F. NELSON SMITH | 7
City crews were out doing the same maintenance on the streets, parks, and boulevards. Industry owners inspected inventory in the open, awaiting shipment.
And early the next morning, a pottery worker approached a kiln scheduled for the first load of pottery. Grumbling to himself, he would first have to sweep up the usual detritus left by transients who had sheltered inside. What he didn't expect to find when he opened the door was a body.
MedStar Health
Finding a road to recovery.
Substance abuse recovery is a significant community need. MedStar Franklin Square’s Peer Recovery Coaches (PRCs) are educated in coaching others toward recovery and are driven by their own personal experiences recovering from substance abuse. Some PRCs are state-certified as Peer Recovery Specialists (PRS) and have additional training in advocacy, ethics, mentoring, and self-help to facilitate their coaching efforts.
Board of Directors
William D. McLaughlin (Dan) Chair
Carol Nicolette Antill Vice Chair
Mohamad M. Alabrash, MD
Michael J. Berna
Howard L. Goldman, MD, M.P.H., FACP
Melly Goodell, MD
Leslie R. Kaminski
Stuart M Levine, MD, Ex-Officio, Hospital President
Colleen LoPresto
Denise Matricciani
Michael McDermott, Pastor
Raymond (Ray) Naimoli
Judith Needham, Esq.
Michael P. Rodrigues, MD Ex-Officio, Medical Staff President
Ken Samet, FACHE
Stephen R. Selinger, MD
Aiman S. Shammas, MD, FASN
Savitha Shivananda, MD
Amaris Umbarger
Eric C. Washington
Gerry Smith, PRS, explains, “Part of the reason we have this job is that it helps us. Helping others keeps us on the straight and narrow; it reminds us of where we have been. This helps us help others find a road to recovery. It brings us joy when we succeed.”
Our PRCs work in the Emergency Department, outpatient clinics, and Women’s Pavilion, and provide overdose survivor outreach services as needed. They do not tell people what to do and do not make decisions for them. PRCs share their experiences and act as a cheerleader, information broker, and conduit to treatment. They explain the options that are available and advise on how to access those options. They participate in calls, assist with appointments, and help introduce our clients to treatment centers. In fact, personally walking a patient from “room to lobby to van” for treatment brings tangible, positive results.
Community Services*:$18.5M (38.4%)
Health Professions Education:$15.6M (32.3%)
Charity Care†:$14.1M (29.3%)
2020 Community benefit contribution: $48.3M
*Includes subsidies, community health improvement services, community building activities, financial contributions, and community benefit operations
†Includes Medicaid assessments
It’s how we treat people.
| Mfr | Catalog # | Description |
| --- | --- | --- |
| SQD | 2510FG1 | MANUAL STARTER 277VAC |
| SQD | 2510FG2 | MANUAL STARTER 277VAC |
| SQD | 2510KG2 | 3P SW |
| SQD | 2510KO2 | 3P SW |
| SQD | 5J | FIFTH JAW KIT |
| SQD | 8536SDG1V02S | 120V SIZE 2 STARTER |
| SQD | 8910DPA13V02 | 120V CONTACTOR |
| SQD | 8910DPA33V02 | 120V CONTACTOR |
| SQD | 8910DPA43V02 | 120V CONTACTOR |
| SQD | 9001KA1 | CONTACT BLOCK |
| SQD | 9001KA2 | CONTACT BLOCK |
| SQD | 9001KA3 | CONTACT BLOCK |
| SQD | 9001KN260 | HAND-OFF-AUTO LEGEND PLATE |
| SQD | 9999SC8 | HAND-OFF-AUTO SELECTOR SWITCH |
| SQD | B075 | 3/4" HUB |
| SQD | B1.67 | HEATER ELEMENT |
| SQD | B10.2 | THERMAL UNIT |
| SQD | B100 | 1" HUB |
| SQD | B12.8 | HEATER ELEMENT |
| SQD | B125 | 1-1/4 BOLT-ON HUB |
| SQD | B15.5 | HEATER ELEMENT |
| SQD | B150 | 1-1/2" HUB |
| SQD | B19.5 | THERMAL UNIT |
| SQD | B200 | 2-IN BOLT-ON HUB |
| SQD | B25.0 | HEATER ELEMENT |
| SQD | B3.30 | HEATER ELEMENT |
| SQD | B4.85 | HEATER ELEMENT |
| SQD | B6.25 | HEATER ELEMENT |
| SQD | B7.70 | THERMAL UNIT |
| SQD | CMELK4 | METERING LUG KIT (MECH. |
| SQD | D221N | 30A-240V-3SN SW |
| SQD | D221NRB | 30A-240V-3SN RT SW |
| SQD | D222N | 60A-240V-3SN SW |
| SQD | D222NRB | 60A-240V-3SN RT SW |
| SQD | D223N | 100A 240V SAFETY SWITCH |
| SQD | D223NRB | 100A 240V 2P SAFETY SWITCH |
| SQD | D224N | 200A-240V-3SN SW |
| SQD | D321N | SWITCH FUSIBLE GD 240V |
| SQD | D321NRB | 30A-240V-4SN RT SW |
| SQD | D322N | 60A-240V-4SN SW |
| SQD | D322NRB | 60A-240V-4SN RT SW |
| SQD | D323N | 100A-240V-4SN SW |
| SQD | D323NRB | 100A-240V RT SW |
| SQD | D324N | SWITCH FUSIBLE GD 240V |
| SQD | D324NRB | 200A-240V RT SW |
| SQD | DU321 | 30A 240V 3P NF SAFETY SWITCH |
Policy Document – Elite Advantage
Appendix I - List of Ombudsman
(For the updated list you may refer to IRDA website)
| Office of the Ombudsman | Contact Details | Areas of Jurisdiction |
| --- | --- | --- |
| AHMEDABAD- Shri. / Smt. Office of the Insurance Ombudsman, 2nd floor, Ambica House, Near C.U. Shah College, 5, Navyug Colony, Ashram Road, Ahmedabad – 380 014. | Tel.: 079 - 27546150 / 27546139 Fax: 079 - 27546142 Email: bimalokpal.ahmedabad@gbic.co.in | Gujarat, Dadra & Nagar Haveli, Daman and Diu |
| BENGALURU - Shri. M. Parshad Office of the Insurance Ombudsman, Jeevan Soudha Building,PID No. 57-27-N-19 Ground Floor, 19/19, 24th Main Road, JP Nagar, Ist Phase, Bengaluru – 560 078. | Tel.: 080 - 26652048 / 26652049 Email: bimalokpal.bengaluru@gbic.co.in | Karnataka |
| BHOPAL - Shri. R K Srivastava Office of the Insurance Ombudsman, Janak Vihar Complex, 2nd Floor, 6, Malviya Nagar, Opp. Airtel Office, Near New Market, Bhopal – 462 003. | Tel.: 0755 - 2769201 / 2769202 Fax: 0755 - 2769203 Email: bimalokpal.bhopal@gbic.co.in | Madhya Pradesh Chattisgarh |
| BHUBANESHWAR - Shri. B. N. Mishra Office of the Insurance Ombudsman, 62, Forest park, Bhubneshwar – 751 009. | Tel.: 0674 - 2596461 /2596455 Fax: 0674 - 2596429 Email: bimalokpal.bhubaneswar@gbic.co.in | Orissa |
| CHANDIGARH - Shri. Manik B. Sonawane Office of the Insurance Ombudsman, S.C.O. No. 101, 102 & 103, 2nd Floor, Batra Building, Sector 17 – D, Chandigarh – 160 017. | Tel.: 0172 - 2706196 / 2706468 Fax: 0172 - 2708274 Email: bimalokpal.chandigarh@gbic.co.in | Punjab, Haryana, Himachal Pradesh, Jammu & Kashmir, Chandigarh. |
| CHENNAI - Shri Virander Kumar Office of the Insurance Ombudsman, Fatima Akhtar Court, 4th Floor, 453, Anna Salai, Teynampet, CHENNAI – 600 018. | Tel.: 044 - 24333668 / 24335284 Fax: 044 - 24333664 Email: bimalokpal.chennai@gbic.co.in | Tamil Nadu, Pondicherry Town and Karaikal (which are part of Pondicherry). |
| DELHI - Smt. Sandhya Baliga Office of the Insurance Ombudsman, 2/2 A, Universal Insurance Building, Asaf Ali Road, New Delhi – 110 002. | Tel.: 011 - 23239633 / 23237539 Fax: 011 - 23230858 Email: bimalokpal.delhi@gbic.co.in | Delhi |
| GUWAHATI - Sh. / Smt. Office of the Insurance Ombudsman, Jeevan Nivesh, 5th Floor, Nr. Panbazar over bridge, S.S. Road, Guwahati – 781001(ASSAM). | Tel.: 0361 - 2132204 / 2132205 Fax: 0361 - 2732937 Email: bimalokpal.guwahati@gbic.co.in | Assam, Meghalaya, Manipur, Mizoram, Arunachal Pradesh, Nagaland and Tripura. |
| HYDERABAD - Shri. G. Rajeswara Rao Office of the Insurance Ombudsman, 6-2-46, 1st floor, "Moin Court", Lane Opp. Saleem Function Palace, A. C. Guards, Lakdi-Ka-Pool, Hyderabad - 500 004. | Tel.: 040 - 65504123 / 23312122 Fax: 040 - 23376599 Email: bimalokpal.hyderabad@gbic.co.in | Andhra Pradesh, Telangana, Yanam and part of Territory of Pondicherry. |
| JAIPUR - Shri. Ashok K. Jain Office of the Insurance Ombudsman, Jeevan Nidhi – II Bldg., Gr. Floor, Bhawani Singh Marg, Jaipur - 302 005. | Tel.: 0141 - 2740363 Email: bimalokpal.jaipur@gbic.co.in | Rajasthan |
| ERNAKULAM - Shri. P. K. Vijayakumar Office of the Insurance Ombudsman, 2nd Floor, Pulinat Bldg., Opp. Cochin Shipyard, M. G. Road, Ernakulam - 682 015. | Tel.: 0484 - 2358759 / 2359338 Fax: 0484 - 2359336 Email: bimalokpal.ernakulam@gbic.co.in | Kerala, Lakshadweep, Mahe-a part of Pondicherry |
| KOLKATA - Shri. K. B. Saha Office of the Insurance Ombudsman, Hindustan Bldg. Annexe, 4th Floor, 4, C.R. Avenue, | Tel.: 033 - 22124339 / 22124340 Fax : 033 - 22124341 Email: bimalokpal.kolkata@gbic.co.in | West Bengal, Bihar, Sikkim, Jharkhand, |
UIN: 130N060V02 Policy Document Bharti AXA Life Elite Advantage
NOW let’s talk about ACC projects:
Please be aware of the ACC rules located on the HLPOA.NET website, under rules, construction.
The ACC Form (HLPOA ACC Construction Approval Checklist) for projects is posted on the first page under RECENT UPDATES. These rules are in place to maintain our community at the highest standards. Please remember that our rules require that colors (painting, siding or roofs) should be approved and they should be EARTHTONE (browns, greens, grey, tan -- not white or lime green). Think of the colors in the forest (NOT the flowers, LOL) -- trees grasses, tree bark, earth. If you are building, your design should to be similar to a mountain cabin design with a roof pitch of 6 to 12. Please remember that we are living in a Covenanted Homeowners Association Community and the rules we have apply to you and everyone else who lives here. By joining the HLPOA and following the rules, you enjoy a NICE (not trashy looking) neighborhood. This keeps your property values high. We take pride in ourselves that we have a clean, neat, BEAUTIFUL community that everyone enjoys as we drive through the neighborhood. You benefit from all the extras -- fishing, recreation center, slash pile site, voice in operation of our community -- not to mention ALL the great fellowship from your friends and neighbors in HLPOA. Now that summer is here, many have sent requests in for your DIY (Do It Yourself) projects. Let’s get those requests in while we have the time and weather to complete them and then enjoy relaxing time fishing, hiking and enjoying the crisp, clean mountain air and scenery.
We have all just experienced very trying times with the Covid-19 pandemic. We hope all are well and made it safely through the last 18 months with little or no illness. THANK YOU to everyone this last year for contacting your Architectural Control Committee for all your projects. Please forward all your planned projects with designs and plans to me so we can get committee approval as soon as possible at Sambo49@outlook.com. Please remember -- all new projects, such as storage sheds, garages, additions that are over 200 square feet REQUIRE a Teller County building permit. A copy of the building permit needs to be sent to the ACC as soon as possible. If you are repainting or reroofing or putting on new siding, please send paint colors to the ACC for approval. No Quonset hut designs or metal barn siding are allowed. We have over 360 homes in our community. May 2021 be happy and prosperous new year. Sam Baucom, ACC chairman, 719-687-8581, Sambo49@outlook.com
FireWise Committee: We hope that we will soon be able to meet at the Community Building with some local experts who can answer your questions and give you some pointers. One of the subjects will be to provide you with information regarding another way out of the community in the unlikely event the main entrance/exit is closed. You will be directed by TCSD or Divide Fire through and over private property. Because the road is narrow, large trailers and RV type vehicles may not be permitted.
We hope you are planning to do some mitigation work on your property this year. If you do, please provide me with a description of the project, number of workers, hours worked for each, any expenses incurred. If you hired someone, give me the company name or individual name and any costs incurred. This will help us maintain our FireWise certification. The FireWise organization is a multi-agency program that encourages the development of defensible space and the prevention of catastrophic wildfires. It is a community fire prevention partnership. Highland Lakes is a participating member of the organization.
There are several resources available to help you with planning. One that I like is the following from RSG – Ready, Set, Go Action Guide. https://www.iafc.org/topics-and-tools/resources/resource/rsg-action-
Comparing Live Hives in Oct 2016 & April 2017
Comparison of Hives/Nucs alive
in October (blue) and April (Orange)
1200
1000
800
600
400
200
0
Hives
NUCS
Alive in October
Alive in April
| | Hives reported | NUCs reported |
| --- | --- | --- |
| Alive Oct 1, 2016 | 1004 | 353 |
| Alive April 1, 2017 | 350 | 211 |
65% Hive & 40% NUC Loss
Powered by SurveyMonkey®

☆ ☆ ☆

> _EXERCISE_: Return exactly the lines above from the line that has "B3.30 | HEATER ELEMENT |" through the line that has "Policy Document – Elite Advantage", inclusive, and nothing else.

> _ANSWER SPACE_:
| SQD | B3.30 | HEATER ELEMENT |
| SQD | B4.85 | HEATER ELEMENT |
| SQD | B6.25 | HEATER ELEMENT |
| SQD | B7.70 | THERMAL UNIT |
| SQD | CMELK4 | METERING LUG KIT (MECH. |
| SQD | D221N | 30A-240V-3SN SW |
| SQD | D221NRB | 30A-240V-3SN RT SW |
| SQD | D222N | 60A-240V-3SN SW |
| SQD | D222NRB | 60A-240V-3SN RT SW |
| SQD | D223N | 100A 240V SAFETY SWITCH |
| SQD | D223NRB | 100A 240V 2P SAFETY SWITCH |
| SQD | D224N | 200A-240V-3SN SW |
| SQD | D321N | SWITCH FUSIBLE GD 240V |
| SQD | D321NRB | 30A-240V-4SN RT SW |
| SQD | D322N | 60A-240V-4SN SW |
| SQD | D322NRB | 60A-240V-4SN RT SW |
| SQD | D323N | 100A-240V-4SN SW |
| SQD | D323NRB | 100A-240V RT SW |
| SQD | D324N | SWITCH FUSIBLE GD 240V |
| SQD | D324NRB | 200A-240V RT SW |
| SQD | DU321 | 30A 240V 3P NF SAFETY SWITCH |
Policy Document – Elite Advantage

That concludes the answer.